** EXERCISE INSTRUCTIONS **
Nothing but the lines below from the one with "Panel set 1: EM" through the one with "Panel set 3: 3-D, field" should be output, each exactly as given, and no pictures.

(Stored items)
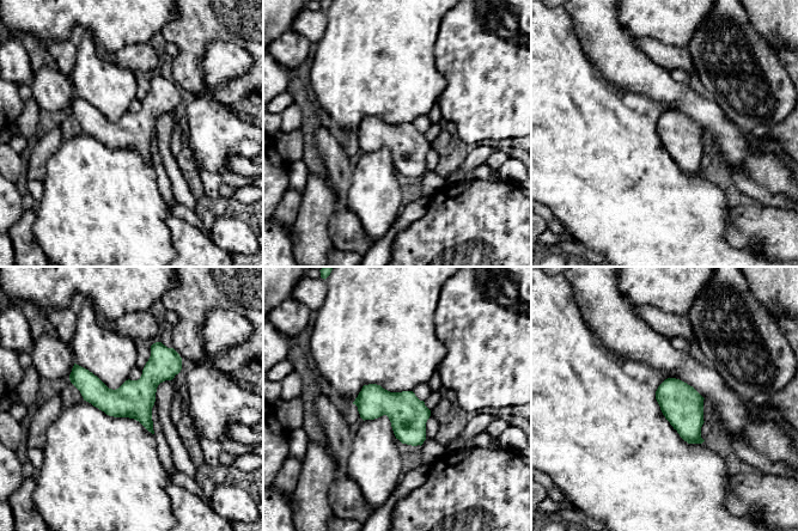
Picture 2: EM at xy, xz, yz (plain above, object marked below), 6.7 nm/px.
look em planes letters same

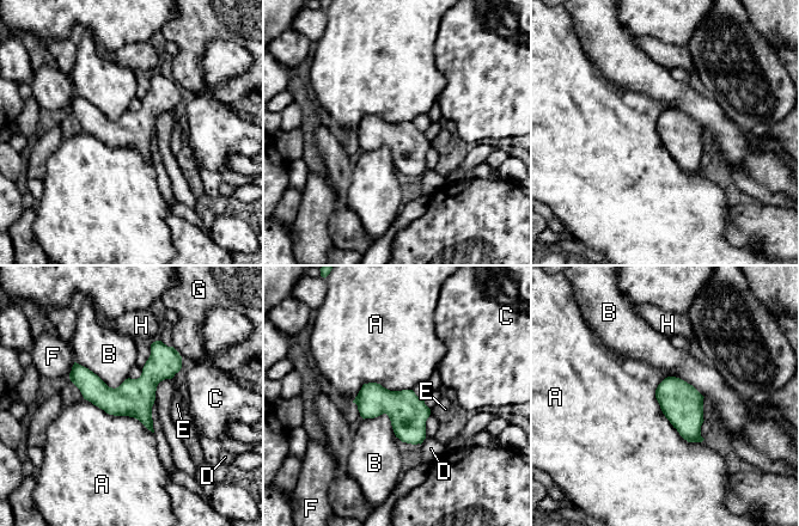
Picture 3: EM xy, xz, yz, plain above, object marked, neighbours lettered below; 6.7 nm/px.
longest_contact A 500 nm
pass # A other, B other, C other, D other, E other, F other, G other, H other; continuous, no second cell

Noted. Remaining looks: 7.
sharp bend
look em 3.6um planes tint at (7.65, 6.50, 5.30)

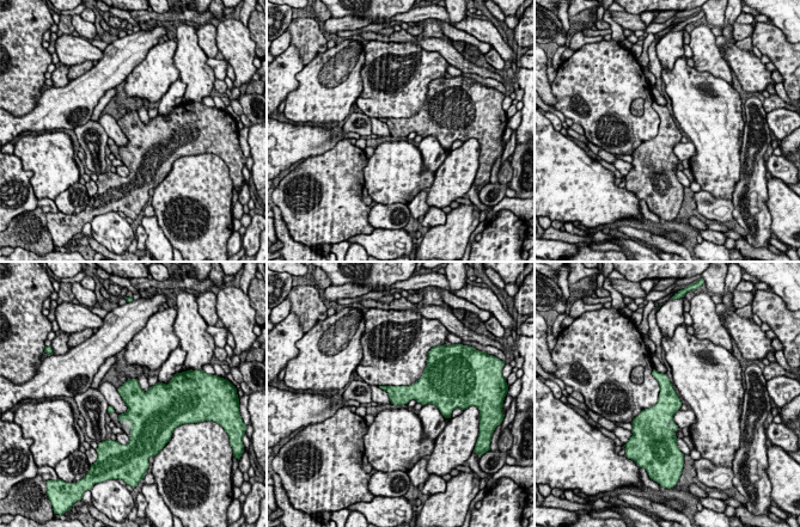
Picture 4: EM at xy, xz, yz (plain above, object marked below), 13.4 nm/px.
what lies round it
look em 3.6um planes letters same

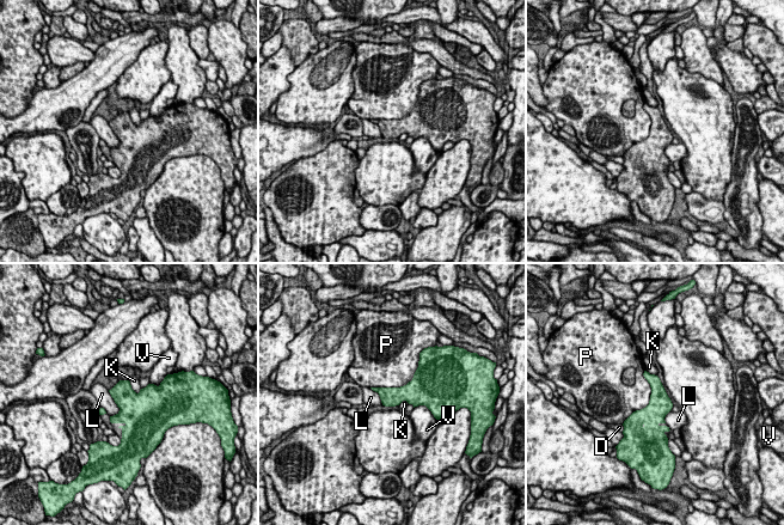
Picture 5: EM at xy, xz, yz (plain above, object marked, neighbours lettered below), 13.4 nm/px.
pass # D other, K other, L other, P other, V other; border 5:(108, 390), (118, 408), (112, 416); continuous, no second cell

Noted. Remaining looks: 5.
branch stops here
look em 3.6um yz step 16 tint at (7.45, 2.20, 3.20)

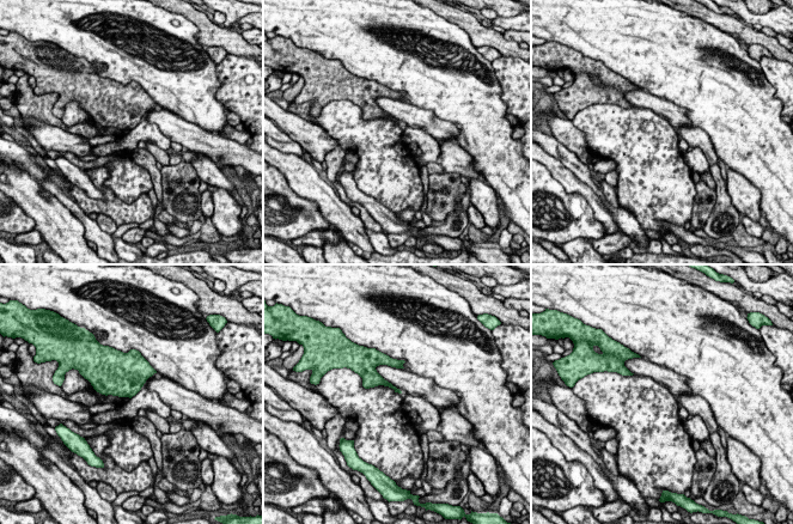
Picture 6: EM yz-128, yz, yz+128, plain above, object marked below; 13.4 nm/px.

...

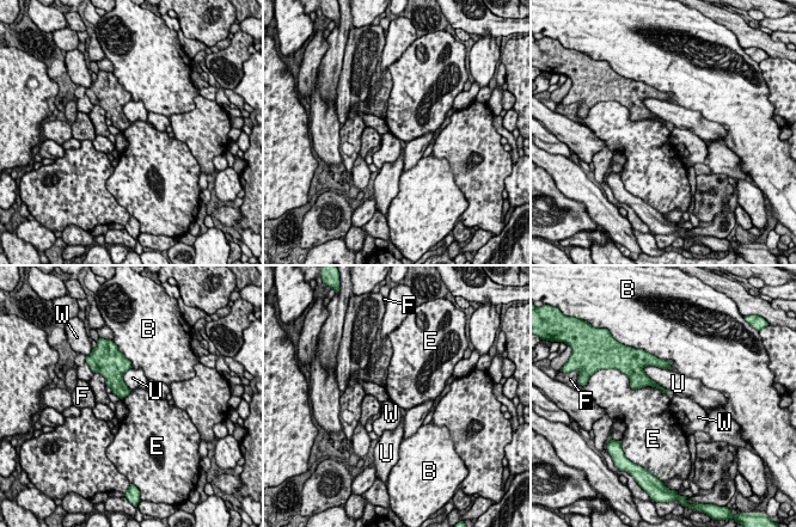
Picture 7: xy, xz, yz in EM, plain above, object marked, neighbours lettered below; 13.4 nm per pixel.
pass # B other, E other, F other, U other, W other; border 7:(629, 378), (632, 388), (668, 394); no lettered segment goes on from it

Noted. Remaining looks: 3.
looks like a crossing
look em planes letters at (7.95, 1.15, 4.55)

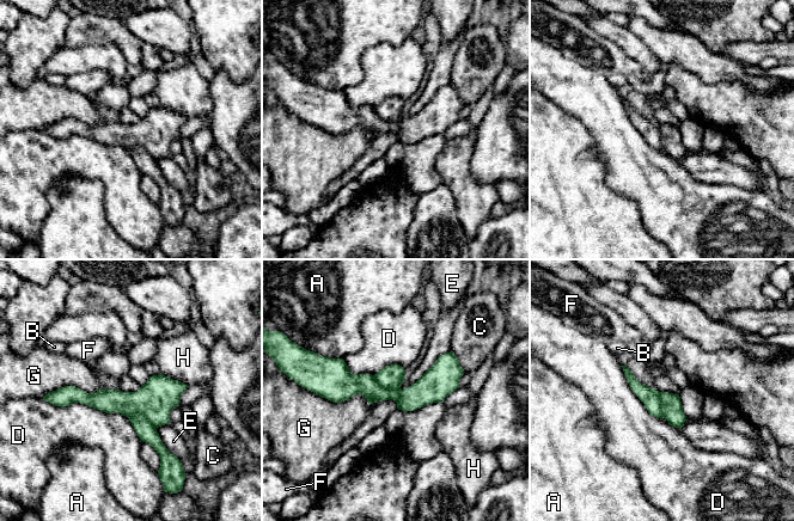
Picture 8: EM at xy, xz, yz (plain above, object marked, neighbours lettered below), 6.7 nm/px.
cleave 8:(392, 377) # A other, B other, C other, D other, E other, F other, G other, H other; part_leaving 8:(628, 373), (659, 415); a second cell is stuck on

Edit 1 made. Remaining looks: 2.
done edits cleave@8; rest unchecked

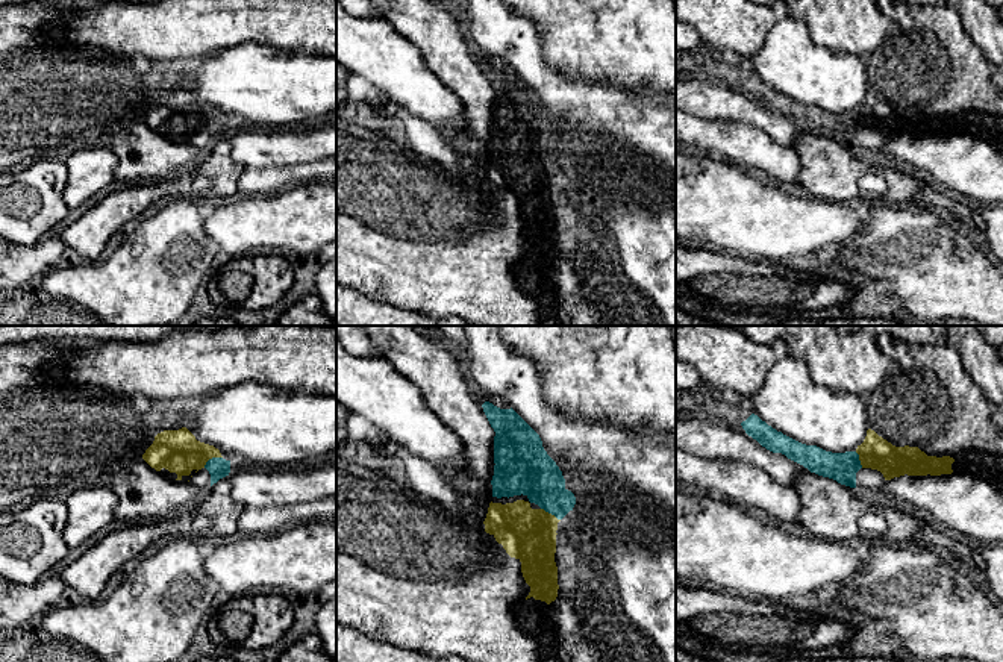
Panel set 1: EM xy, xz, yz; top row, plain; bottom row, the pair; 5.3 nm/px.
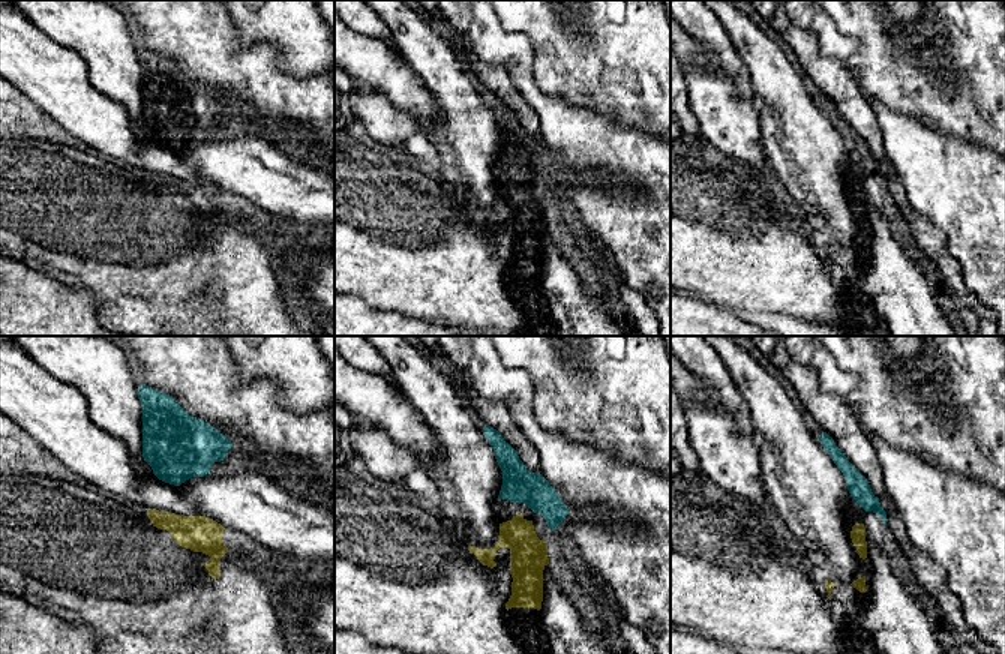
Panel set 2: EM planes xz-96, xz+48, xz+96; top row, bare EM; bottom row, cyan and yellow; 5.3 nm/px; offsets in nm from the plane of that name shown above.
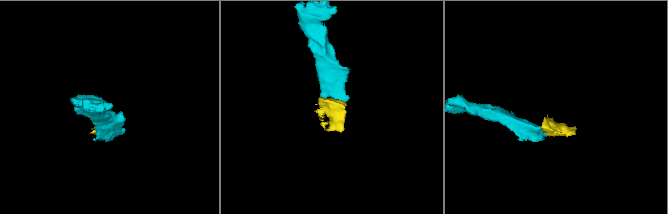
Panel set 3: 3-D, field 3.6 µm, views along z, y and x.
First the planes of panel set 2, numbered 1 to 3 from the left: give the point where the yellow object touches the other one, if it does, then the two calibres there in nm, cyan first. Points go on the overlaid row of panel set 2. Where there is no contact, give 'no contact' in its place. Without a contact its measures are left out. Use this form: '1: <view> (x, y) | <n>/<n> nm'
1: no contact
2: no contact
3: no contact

** RESULT **
Panel set 1: EM xy, xz, yz; top row, plain; bottom row, the pair; 5.3 nm/px.
Panel set 2: EM planes xz-96, xz+48, xz+96; top row, bare EM; bottom row, cyan and yellow; 5.3 nm/px; offsets in nm from the plane of that name shown above.
Panel set 3: 3-D, field 3.6 µm, views along z, y and x.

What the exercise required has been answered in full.